Изменить размер шрифта - +

– Верно. Только что дает человеку силу: слово, которое он понял и почитает своим, либо же приказной текст, принужденный к зубрежке? Свое делает человека сильным, Иван, и ты это не хуже меня знаешь. И Танауэр, хоть меня красавцем малюет, это понимает. Кому из мужиков есть дар делать новое – те только и понимают смысл слова «свое», не шкурное в нем видят, а, наоборот, то, что ко всеобщему благу оборачивается.

– Ей-богу, вот бы тебя написать таким, каков ты сейчас, – сказал Никитин.

– Пиши.

– В один сиянс не уложусь, подари хоть три…

– Завтра у меня важный день будет, – задумчиво сказал Петр. – Может, самый в жизни важный… Проведу задуманное – подарю тебе три дня, обещаю. А теперь рассказывай, что сулил.

– Сейчас… Где, кстати, та гравюра, что ты самолично травил в Голландии у Шхонебека?

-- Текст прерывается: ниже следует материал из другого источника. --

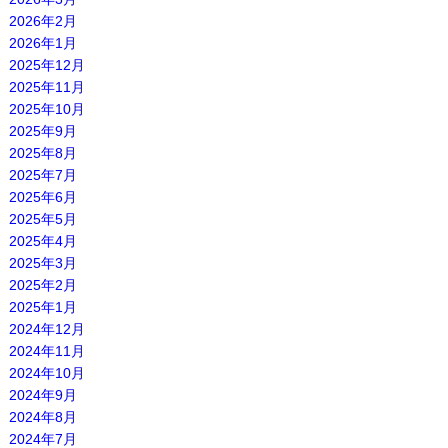
2026年2月
2026年1月
2025年12月
2025年11月
2025年10月
2025年9月
2025年8月
2025年7月
2025年6月
2025年5月
2025年4月
2025年3月
2025年2月
2025年1月
2024年12月
2024年11月
2024年10月
2024年9月
2024年8月
2024年7月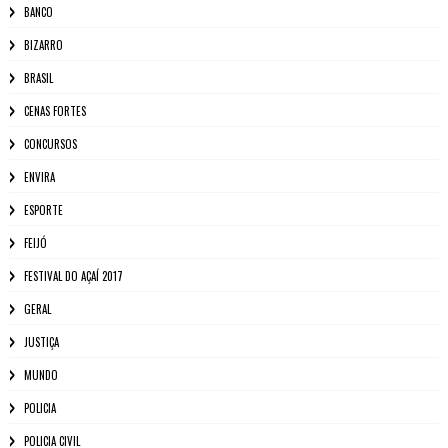
BANCO
BIZARRO
BRASIL
CENAS FORTES
CONCURSOS
ENVIRA
ESPORTE
FEIJÓ
FESTIVAL DO AÇAÍ 2017
GERAL
JUSTIÇA
MUNDO
POLICIA
POLICIA CIVIL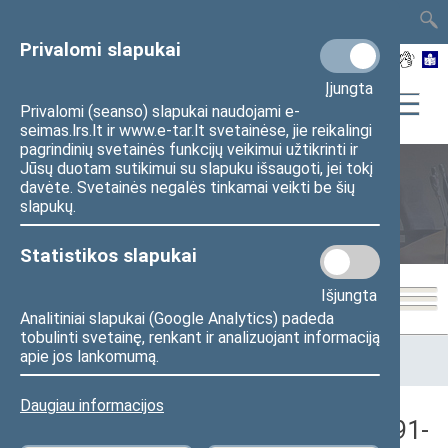
TAIS
TAR
LT
I
EN
Privalomi slapukai
Įjungta
Privalomi (seanso) slapukai naudojami e-
seimas.lrs.lt ir www.e-tar.lt svetainėse, jie reikalingi
pagrindinių svetainės funkcijų veikimui užtikrinti ir
Jūsų duotam sutikimui su slapuku išsaugoti, jei tokį
davėte. Svetainės negalės tinkamai veikti be šių
Seimo posėdžiai
slapukų.
Statistikos slapukai
Išjungta
Analitiniai slapukai (Google Analytics) padeda
tobulinti svetainę, renkant ir analizuojant informaciją
Pradžia
>
Seimo posėdžiai
>
Kadencijos
>
1990–1992 metų
apie jos lankomumą.
kadencija
>
4 eilinė
>
1991-11-26
>
Vakarinis posėdis
Daugiau informacijos
Seimo vakarinis posėdis Nr. 48 (1991-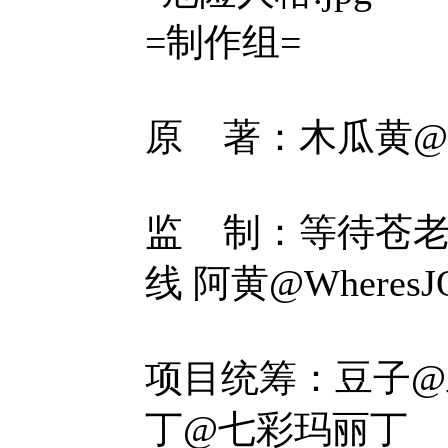
=制作组=
原 著：木瓜黄
监 制：等待苍老@粉
线 阿黄@WheresJ
项目统筹：豆子@
丁@七彩玛丽丁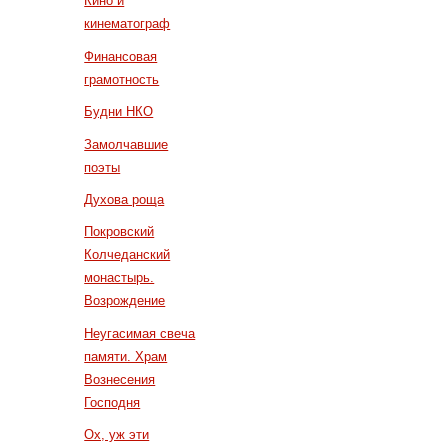
Кино и
кинематограф
Финансовая
грамотность
Будни НКО
Замолчавшие
поэты
Духова роща
Покровский
Колчеданский
монастырь.
Возрождение
Неугасимая свеча
памяти. Храм
Вознесения
Господня
Ох, уж эти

– «Победа христиан над исламом?»

– Да.

– Подарил князю Дмитрию Голицыну.

Никитин покачал головой:

– А боишься ты его.

– Боюсь я, только когда дети болеют, Иван. А вот опасаться – опасаюсь; за ним бо-ольшое множество людей стоит, и все мои супротивники, все дремы ждут, нашем ленивом неуправстве кого угодно винят, только не себя, и дела бегут.

– Зато Руси прилежны.

– Русь, коли в ней дело захиреет, станет вотчиной орды или провинцией австрийской короны, – отрубил Петр. – О Руси я боле их скорблю. Когда я тебя к курфюрсту саксонскому Августу отправлял, портрет его писать, намеренно ко всеобщему сведению распубликовал: «Пусть персону его спишут и с прочих, кого захочет, а особливо с виду, дабы знали все в мире, что и у нашего народу добрые есть мастера». И ты его так нарисовал, что по тебе, как по истинно русском, слух прокатился через все европейские столицы. А это славу отечеству принесло! Кто ж более о Руси радеет? Они – ленью, али я – делом?! Ну, говори, жду, интересно!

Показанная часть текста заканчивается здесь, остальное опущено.